I check for the meaning of End-to-End_Error and it seems to be a pretty serious issue. However, I also found some posts of people complaining about this error with brand new Seagate drives, and someone posted a reply from Seagate who says:

Our SMART values are proprietary and do not conform to
the industrie standard. That is why 3rd party tools cannot correctly
read our drives.

Ok, so I go the Seagate website and find the SeaTools Enterprise Edition for Linux and run a test with that and here is the output:

Drive /dev/sg0 does not support DST - generic short test will be run
Starting 100 % Generic Short Test on drive /dev/sg0 (^C will abort test)
	-Starting 30 second sequential reads from block 0 on drive /dev/sg0
	-Starting 30 second sequential reads to end of disk on drive /dev/sg0
	-Starting 30 second random reads on drive /dev/sg0
	-Starting 30 second random seeks on drive /dev/sg0
Generic Short Test PASSED on drive /dev/sg0

It seems ok, which makes me quite confused :thinking: is there anything I’m missing?

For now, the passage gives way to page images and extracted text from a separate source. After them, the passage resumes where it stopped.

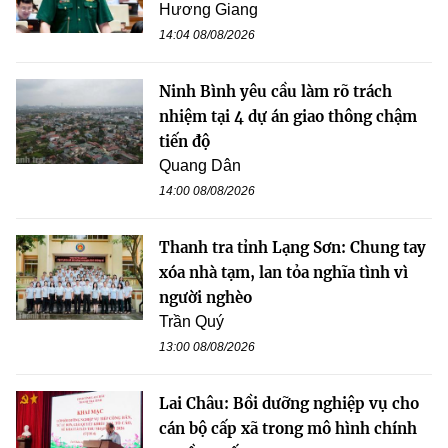
Hương Giang
14:04 08/08/2026
Ninh Bình yêu cầu làm rõ trách
nhiệm tại 4 dự án giao thông chậm
tiến độ
Quang Dân
14:00 08/08/2026
Thanh tra tỉnh Lạng Sơn: Chung tay
xóa nhà tạm, lan tỏa nghĩa tình vì
người nghèo
Trần Quý
13:00 08/08/2026
Lai Châu: Bồi dưỡng nghiệp vụ cho
cán bộ cấp xã trong mô hình chính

Hi there, just wanted to follow up on this issue if perhaps you have anything else that might be worth checking that could explain the repository containing errors.

Can you check that the sha256sum of the pack 364ff35c matches its content? This could be a incomplete pack file.

Regarding error for tree a373a20a: In case you still have the files which are listed in the error message, you can try to start a backup run with the --force flag that covers the affected files. restic will then reread the file contents and add the missing blobs back to the repository.
That is the recovery flow is like this: move the damaged pack files somewhere else, rebuild the index to forget these pack files, backup the affected files again.

1 Like

I did check the sha256sum and the sha256sum of the pack maches the name.

I honestly don’t really care much about the backup in this case because, I don’t have many snapshots so I can just create a new repo and that would be fine for me. Still, I would like to understand why this happened when apparently it shouldn’t have, and the only anomaly I experienced was the loss of power from my PC that was sshed in the server doing the backup which shouldn’t be the issue.

smartmontools and vendor SMART tools cannot be trusted to confirm a disk with just their overall “health” result. I’ve replaced hundreds of broken disks - some very broken! - and only seen an overall “health” failure twice!

Ask Seagate’s software what the SMART values are, and if it also lists VALUE for that attribute as lower than THRESH, then consider the drive faulty.

Myself, for those figures I’d trust the RAW_VALUE and assume the disk is suffering failure.